Les analystes ont également averti que, contrairement aux épisodes précédents, il y avait peu de perspectives immédiates que les conditions mondiales tournent en faveur des marchés émergents.

« La position de la Fed semble être très différente de celle des cycles précédents », a déclaré Adam Wolfe, économiste des marchés émergents chez Absolute Strategy Research. « Il est plus disposé à risquer une récession américaine et à risquer de déstabiliser les marchés financiers afin de faire baisser l’inflation. »

Il y a également peu de signes d’une reprise économique en Chine, le plus grand marché émergent du monde, a-t-il averti. Cela limite sa capacité à stimuler la reprise dans d’autres pays en développement qui en dépendent comme marché d’exportation et source de financement.

« Le système financier chinois est mis à rude épreuve par le marasme économique de l’année dernière et cela a vraiment limité la capacité de ses banques à continuer de refinancer tous leurs prêts à d’autres marchés émergents », a déclaré Wolfe.

Le défaut du Sri Lanka sur sa dette extérieure a amené de nombreux investisseurs à se demander qui sera le prochain emprunteur souverain à se restructurer.

Les écarts par rapport aux bons du Trésor américain sur les obligations étrangères émises par le Ghana, par exemple, ont plus que doublé cette année, les investisseurs tenant compte d’un risque croissant de défaut ou de restructuration. Les coûts très élevés du service de la dette érodent les réserves de change du Ghana, qui sont passées de 9,7 milliards de dollars fin 2021 à 7,7 milliards de dollars fin juin, soit un taux de 1 milliard de dollars par trimestre.

Si cela continue, « sur quatre trimestres, les réserves seront soudainement à des niveaux où les marchés commencent à vraiment s’inquiéter », a déclaré Kevin Daly, directeur des investissements chez Abrdn. Le gouvernement est presque certain de manquer ses objectifs budgétaires pour cette année, de sorte que la ponction sur les réserves devrait se poursuivre, a-t-il ajouté.

Les coûts d’emprunt des grands marchés émergents tels que le Brésil, le Mexique, l’Inde et l’Afrique du Sud ont également augmenté cette année, mais dans une moindre mesure.
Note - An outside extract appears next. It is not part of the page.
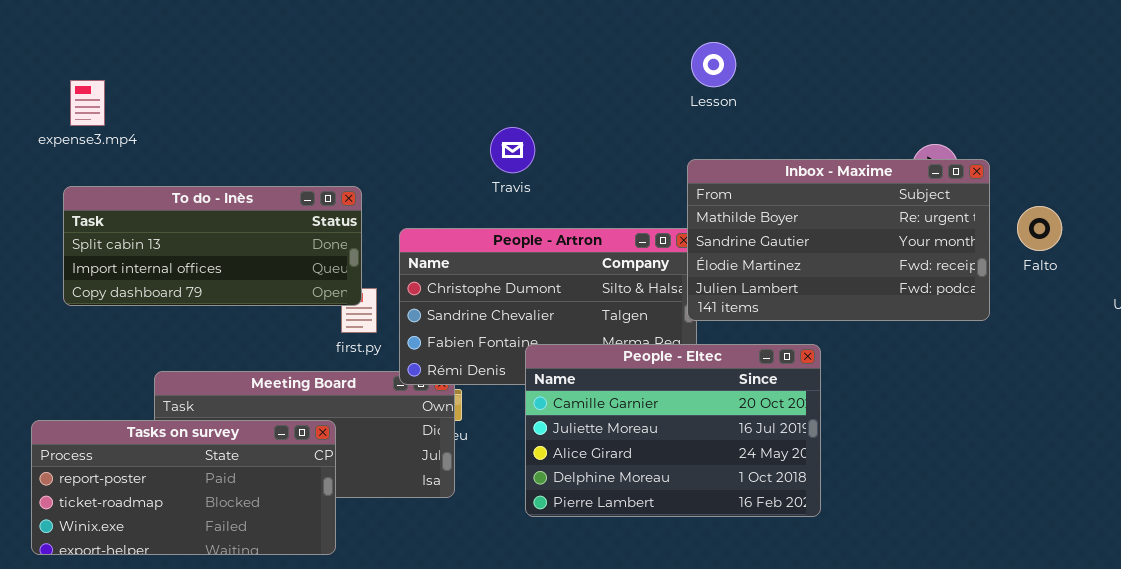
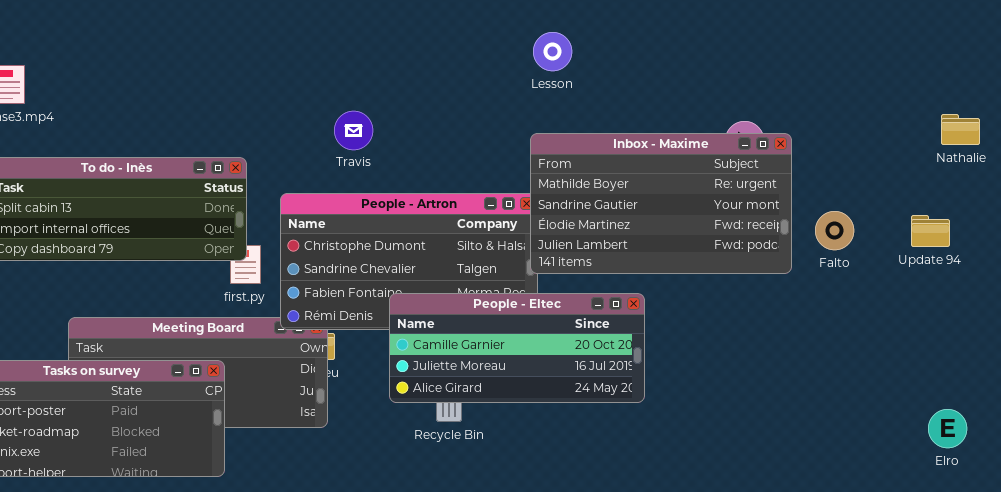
Travis: [490,127,535,173] -> [334,111,373,150], moved
Falto: [1017,206,1062,251] -> [815,211,854,250], moved
People - Eltec: [525,344,821,517] -> [389,293,645,403], resized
De nombreuses grandes économies ont agi tôt pour lutter contre l’inflation et ont mis en place des politiques qui les protègent des chocs externes.

Le seul grand marché émergent préoccupant est la Turquie, où les mesures gouvernementales visant à soutenir la lire tout en refusant d’augmenter les taux d’intérêt – en fait, en promettant de payer aux déposants locaux le coût de la dépréciation de la monnaie pour rester fidèle à la monnaie – ont un coût budgétaire élevé.

De telles mesures ne peuvent fonctionner que tant que la Turquie affiche un excédent de compte courant, ce qui est rare, a déclaré Wolfe. « S’il a besoin d’un financement externe, ces systèmes finiront par s’effondrer. »

Cependant, d’autres grandes économies émergentes sont confrontées à des pressions similaires, a-t-il ajouté : une dépendance au financement par la dette signifie qu’à terme, les gouvernements doivent supprimer la demande intérieure pour maîtriser les dettes, au risque d’une récession.

Fortun Vargas a déclaré qu’il y avait peu d’échappatoire à la vente. « Ce qui est surprenant, c’est à quel point le sentiment a basculé », a-t-il déclaré. « Les exportateurs de matières premières étaient les chouchous des investisseurs il y a quelques semaines à peine. Il n’y a plus de chéris maintenant.